Everyday Americans will be able to help refugees adjust to life in the U.S. in a program launched Thursday by the State Department as a way to give private citizens a role in resettling the thousands of refugees who arrive every year.
The State Department program is called the Welcome Corps. The agency aims to line up 10,000 Americans who can help 5,000 refugees during the first year of the program.
“By tapping into the goodwill of American communities, the Welcome Corps will expand our country’s capacity to provide a warm welcome to higher numbers of refugees,” according to the announcement.
The State Department has traditionally worked with nonprofit groups that specialize in refugee issues to help people from around the world when they first arrive in the country and face a dramatically different way of life. Under the program announced Thursday, five or more Americans would be able to form a group and fill this role as well.

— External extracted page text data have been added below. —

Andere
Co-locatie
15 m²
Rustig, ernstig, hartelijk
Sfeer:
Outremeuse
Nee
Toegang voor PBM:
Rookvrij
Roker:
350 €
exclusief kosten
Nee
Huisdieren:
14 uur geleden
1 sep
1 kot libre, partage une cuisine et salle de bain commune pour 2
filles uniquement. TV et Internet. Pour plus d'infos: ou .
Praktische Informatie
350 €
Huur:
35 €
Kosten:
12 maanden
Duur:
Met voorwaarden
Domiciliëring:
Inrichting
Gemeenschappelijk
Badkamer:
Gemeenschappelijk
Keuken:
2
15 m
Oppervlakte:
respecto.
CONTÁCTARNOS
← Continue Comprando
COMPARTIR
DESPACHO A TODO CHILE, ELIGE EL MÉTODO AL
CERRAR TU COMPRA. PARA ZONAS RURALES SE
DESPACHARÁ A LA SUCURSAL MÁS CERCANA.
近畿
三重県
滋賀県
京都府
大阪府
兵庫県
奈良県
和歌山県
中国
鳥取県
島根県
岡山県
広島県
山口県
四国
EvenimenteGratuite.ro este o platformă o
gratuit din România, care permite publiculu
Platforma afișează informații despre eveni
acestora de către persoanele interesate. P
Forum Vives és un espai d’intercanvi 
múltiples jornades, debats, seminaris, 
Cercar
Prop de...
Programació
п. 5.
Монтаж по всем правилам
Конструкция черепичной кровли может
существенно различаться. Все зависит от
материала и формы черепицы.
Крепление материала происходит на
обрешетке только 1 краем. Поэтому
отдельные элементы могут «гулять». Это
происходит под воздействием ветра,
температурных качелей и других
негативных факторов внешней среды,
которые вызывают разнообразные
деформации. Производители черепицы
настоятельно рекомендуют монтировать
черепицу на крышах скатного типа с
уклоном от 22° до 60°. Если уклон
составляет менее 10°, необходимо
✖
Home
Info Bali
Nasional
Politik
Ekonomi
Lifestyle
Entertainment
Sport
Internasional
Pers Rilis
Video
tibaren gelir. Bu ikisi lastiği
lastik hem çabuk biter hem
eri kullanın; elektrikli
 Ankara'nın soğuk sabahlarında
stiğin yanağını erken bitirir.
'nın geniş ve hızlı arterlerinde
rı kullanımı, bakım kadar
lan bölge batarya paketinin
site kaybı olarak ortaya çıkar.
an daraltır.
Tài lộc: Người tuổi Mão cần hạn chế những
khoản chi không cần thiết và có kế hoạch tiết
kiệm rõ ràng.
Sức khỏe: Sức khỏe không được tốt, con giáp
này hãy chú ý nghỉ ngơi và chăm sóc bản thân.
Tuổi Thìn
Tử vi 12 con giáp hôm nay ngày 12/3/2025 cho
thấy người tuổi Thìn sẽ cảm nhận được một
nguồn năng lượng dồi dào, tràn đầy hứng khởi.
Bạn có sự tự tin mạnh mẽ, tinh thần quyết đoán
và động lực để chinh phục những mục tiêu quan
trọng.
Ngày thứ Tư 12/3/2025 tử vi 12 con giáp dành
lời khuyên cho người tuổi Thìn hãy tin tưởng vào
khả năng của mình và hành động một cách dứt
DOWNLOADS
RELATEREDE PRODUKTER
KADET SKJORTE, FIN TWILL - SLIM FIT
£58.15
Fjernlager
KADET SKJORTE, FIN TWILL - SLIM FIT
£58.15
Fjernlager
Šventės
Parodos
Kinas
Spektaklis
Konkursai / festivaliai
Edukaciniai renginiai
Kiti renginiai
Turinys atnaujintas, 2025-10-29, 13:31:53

They would apply to privately sponsor refugees to resettle in America, and would be responsible for raising their own money to help the refugees during their first 90 days in the country. Assistance would include everything from greeting refugees at the airport, finding them place to live to getting kids enrolled in school.
A consortium of nonprofits with expertise in refugee resettlement will help oversee the vetting and certification of people and groups who want to be private sponsors. They’ll also offer training so private sponsors understand what’s needed to help refugees adjusting to life in America. The consortium will be responsible for monitoring the program.
The new initiative will roll out in two phases, according to the State Department. Under the first phase, private sponsors will be matched with refugees already approved for resettlement under the U.S. Refugee Assistance Program. That will start during the first half of 2023.
In the second phase, private sponsors would be able to identify refugees abroad they’d like to help and then refer those people to the Refugee Assistance Program and assist them once they arrive in the U.S.
The Welcome Corps program comes on the heels of a similar, smaller scale endeavor under which Americans were able to sponsor Afghans or Ukrainians fleeing their country. That program launched in October 2021 and has helped just over 800 people coming to America through a network of 230 certified sponsor circles that included a total of about 5,000 people.
Sasha Chanoff —founder and chief executive of Boston-based RefugePoint, which supports Afghan refugees — said Canada has long used a similar model to help resettle refugees. Chanoff said the sponsor circle program capitalizes on the huge amount of goodwill among Americans to sponsor refugees, something that crosses political divides.
“This represents perhaps a unique opportunity in our history — certainly in our recent history — to really open up space for Americans to protect lives by sponsoring a family,” he said. “We’ve seen the incredible interest among the American public — Republicans, Democrats, liberals, conservatives, veterans, so many others across the political spectrum.”
President Joe Biden vowed in a 2021 executive order to restore the U.S. as the world’s haven and called for private sponsorship of refugees. The previous administration, under President Donald Trump, had largely rolled back the refugee program.
But Thursday’s announcement comes as the U.S. is woefully off track if it hopes to meet Biden’s goal of 125,000 refugees admitted into the U.S. during fiscal year 2023. According to State Department data, the U.S. has admitted just 6,750 refugees to the country through December — three months into the 2023 fiscal year.
Krish O’Mara Vignarajah, President and CEO of Lutheran Immigration and Refugee Service commended the Biden administration’s “forward-thinking” program which has “potential to strengthen ties between refugees and the communities they will call home.” But Vignarajah also noted the low number of refugee admissions. LIRS is a national nonprofit that helps refugees, asylum seekers, and other immigrants.
“The Biden administration must prioritize the streamlining of refugee admissions, which remain regrettably low this fiscal year. Without urgent action to increase efficiency, it risks letting the compassion of individual sponsors and the expertise of professional refugee resettlement organizations go to waste,” Vignarajah said in a statement.